## Problem description
Find the number of lines below in which the word "Nintendo" occurs. Write only that number.

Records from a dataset
################

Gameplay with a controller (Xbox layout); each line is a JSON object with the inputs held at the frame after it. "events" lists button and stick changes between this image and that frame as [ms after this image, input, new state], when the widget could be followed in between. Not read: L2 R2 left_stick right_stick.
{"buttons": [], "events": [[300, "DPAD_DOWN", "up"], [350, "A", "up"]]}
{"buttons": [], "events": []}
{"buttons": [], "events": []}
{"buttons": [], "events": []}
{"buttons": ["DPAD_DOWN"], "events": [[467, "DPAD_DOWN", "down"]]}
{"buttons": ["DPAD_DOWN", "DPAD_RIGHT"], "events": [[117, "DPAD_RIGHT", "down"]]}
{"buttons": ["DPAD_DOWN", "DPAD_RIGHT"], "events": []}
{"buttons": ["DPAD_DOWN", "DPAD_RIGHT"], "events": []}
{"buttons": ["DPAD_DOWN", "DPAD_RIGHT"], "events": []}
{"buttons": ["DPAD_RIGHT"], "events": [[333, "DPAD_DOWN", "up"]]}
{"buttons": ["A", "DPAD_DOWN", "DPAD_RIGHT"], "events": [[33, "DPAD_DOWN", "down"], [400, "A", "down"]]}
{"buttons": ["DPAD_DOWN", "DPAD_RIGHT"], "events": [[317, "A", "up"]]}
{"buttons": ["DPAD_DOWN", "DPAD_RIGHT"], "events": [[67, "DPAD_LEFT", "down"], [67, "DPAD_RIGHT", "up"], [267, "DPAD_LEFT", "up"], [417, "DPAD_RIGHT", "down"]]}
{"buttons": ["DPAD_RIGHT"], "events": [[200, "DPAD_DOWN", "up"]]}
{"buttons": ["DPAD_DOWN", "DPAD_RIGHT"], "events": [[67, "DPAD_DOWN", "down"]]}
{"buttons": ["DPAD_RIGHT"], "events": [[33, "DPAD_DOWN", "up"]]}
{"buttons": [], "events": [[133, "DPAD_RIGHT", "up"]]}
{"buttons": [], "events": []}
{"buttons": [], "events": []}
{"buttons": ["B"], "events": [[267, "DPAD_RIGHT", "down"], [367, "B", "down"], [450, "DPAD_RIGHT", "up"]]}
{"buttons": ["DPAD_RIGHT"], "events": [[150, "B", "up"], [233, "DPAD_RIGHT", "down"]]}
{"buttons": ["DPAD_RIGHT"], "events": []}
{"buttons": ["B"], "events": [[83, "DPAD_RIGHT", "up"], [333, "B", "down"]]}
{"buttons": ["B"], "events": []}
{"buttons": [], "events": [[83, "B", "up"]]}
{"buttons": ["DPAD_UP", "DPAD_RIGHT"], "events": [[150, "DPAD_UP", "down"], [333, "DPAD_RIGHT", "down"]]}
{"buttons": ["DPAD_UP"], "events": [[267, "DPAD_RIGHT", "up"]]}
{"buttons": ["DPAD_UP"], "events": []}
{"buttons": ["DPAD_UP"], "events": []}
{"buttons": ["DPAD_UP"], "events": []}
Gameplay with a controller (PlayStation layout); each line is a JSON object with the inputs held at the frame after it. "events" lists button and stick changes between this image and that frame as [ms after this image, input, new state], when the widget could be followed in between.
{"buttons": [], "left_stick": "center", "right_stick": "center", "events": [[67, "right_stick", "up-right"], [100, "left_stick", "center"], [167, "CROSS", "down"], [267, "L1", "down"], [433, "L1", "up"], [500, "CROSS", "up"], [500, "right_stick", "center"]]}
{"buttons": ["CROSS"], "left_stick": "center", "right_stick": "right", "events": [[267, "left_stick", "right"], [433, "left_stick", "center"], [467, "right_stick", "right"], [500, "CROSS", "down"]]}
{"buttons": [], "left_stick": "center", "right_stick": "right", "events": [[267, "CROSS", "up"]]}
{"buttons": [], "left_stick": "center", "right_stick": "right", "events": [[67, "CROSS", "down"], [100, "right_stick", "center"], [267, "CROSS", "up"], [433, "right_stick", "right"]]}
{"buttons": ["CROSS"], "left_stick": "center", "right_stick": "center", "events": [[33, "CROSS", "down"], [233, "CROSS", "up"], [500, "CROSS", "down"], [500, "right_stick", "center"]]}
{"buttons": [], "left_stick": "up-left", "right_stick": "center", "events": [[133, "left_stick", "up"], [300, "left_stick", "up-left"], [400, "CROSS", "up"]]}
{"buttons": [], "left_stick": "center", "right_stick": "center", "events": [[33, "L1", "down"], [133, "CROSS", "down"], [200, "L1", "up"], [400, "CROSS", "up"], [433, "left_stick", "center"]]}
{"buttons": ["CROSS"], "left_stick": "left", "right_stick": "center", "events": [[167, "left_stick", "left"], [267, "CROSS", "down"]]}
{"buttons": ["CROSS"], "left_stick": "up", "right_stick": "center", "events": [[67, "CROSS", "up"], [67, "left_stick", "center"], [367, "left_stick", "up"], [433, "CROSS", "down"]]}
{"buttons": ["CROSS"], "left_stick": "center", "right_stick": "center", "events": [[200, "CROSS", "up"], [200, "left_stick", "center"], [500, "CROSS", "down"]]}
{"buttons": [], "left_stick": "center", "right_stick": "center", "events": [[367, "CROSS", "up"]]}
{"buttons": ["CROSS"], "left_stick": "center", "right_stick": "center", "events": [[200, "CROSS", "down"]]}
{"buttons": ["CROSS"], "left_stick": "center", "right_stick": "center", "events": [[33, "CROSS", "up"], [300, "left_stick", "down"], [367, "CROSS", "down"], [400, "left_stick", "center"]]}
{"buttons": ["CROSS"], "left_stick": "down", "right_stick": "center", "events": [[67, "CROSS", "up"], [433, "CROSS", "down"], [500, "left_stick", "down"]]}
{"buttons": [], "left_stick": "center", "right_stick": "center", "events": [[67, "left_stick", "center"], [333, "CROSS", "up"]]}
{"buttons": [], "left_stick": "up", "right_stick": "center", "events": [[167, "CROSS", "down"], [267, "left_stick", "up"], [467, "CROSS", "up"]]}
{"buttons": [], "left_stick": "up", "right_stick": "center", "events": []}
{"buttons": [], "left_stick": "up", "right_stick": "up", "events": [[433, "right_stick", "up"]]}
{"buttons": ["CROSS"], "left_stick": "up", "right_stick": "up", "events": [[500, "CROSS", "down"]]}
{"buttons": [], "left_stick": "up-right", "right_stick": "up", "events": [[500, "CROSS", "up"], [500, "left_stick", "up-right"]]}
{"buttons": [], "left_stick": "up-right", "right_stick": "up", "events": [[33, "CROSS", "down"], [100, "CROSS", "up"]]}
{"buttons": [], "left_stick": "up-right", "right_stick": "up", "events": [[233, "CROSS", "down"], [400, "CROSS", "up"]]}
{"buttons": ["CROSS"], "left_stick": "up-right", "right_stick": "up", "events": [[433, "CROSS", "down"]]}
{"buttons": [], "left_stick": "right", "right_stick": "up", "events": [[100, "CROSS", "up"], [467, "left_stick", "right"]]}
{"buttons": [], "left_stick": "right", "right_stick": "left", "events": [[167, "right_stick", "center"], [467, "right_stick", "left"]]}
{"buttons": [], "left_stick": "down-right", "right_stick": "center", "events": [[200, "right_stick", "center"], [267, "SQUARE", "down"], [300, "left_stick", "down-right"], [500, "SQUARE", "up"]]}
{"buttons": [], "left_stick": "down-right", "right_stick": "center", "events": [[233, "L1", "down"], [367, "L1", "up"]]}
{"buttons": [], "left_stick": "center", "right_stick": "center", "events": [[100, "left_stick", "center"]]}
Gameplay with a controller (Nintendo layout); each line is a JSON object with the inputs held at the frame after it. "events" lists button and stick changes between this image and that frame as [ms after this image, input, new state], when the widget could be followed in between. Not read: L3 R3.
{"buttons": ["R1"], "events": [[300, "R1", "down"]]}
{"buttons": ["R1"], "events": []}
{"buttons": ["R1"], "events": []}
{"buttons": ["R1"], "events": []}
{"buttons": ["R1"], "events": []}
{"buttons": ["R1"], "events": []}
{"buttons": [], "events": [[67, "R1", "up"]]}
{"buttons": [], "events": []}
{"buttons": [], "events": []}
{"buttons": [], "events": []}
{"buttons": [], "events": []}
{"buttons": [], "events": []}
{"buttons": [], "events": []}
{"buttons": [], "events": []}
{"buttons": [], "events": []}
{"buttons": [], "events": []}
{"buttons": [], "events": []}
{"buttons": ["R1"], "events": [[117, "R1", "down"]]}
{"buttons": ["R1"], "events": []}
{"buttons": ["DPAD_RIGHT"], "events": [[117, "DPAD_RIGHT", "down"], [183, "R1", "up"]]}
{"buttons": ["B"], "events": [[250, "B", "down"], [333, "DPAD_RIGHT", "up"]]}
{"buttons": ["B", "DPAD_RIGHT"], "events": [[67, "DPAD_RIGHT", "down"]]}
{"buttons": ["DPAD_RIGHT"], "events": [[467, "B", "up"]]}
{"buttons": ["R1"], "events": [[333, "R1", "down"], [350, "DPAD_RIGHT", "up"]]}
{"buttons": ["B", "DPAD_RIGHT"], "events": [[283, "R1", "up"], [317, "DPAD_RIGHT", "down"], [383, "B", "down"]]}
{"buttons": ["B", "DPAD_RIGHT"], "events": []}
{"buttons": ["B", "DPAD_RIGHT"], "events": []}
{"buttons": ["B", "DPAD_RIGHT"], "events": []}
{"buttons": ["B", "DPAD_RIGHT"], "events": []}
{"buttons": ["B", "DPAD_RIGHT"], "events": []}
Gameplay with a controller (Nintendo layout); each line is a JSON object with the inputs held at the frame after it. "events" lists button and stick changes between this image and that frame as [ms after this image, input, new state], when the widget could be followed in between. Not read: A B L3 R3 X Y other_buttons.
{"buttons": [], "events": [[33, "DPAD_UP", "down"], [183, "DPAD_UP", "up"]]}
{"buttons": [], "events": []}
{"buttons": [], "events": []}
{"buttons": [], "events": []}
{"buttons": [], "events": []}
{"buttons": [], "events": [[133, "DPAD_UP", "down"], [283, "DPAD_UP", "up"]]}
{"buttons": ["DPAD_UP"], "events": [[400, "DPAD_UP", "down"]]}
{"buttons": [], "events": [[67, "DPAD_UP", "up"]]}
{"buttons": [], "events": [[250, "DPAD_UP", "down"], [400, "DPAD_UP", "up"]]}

################

## Result
2